Laura Muller لورا مولر

Personal information
- Full name: Laura Carine Taleb Muller
- Date of birth: 9 January 1999 (age 27)
- Place of birth: Metz, France
- Height: 1.72 m (5 ft 8 in)
- Position: Forward

Team information
- Current team: Thonon Evian
- Number: 15

Youth career
- 2014–2018: Metz

Senior career*
- Years: Team / Apps / (Gls)
- 2018–2022: La Roche-sur-Yon / 55 / (17)
- 2022–2024: Le Havre / 4 / (0)
- 2024–: Thonon Evian / 8 / (2)

International career^{‡}
- 2021–: Algeria / 7 / (2)

= Laura Taleb Muller =

Algerian footballer (born 1999)

Laura Carine Taleb Muller (لورا كارين طالب مولر; born 9 January 1999) is a professional footballer who plays as a forward for Seconde Ligue club Thonon Evian. Born in France, she plays for the Algeria national team.

==Club career==
Muller was formed at FC Metz Academy. In 2018, she signed with La Roche ESOF, in the Division 2 Féminine. Despite being approached by other clubs at the end of the 2019–20 season, She decided to remain loyal to her club until she departed in 2022.

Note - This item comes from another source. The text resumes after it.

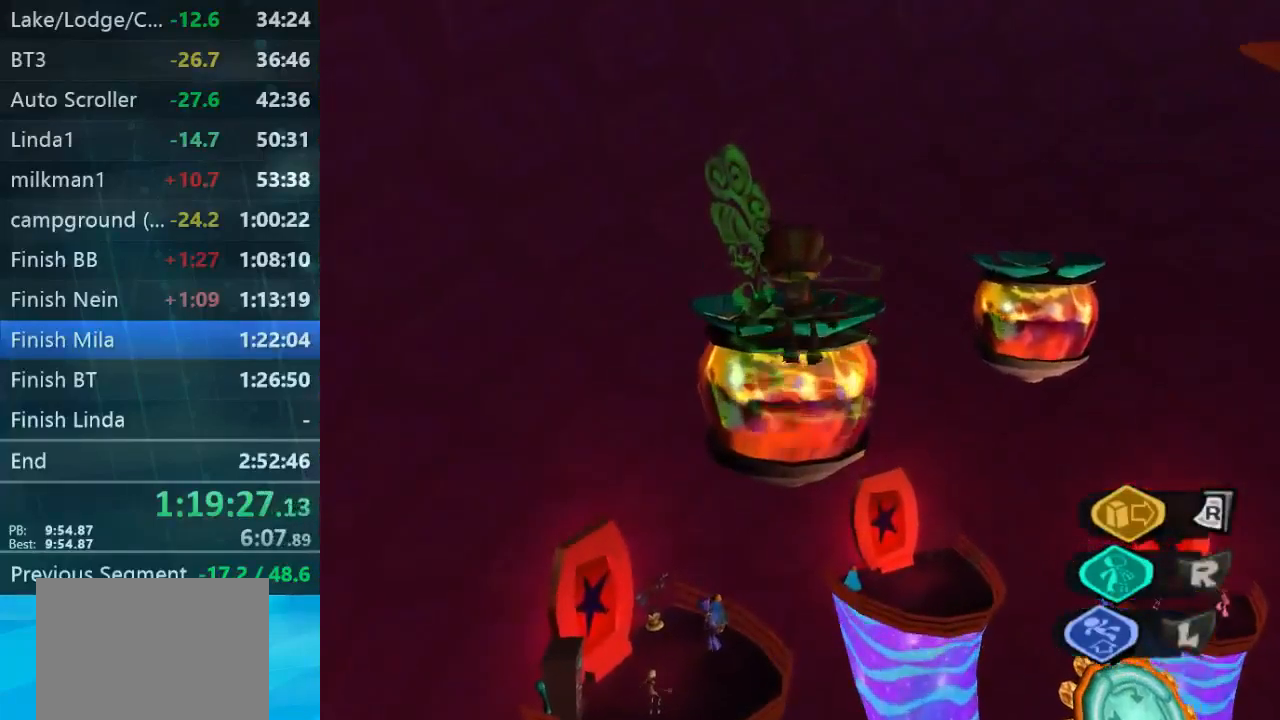
{"buttons": ["L2"], "left_stick": "up", "right_stick": "center", "button_events": [[67, "L2", "down"]]}
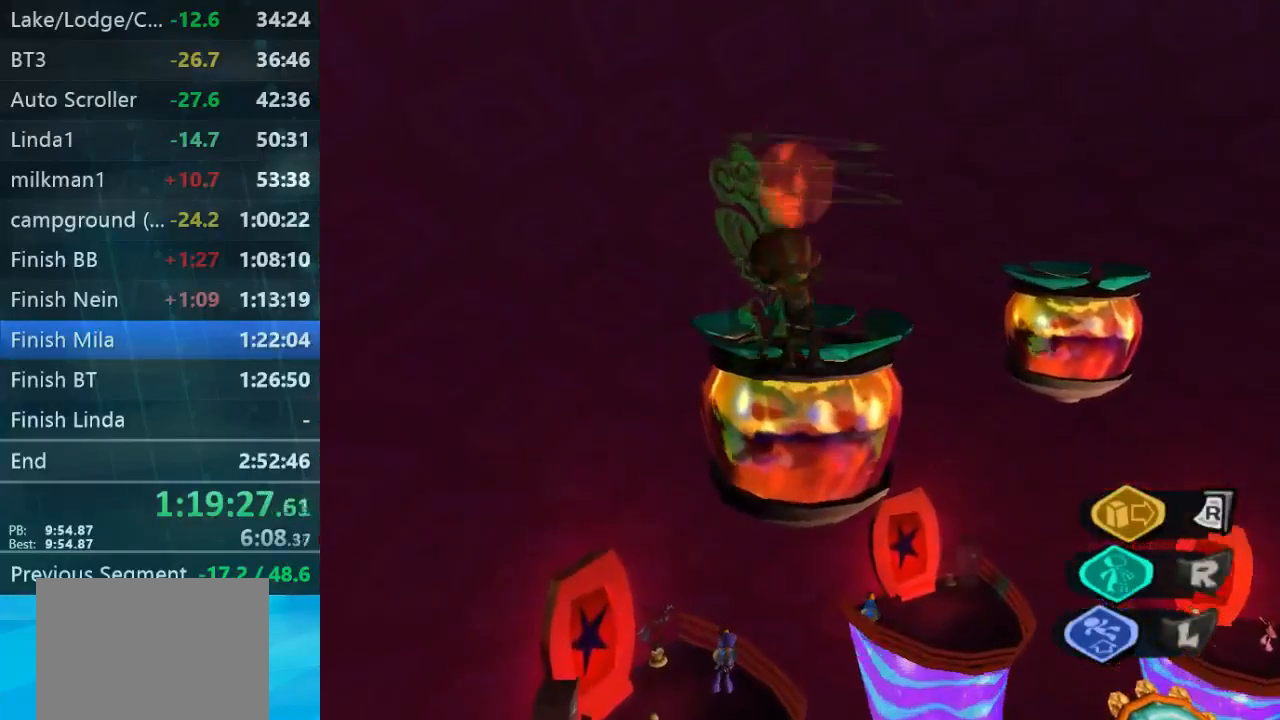
{"buttons": [], "left_stick": "up", "right_stick": "center", "button_events": [[367, "L2", "up"]]}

In July 2022, She joined Le Havre in Division 1 Féminine.

==International career==
In September 2021, Muller got her first call-up to the Algerian Senior team to participate in a preparation camp for the 2022 Women's Africa Cup of Nations qualification. In November 2021, after she got recalled for Tunisia friendlies, Muller made her debut for the team on 25 November 2021, after she came as substitute in the 65th minute. On 28 November 2021, she scored her first international goal in a 4–2 win against Tunisia.

==Career statistics==
===Club===

Appearances and goals by club, season and competition
Club: Season; League; Cup; Continental; Other; Total
Division: Apps; Goals; Apps; Goals; Apps; Goals; Apps; Goals; Apps; Goals
La Roche ESOF: 2018–19; Division 2 Féminine; 16; 6; 3; 2; —; —; 19; 8
2019–20: 16; 4; 1; 0; —; —; 17; 4
2020–21: 3; 2; —; —; —; 3; 2
2021–22: 20; 5; 1; 0; —; —; 21; 5
Total: 55; 17; 5; 2; —; —; 60; 19
Le Havre: 2022–23; Division 1 Féminine; 4; 0; 0; 0; —; —; 4; 0
2023–24: 0; 0; 0; 0; —; —; 0; 0
Total: 4; 0; 0; 0; —; —; 4; 0
Career total: 59; 17; 5; 2; —; —; 64; 19

===International===

| Year | Algeria |  |
| Apps | Goals |
| 2021 | 2 | 1 |
| 2022 | 2 | 0 |
| 2024 | 4 | 1 |
| Total | 8 | 2 |

Scores and results list Algeria's goal tally first, score column indicates score after each Muller goal.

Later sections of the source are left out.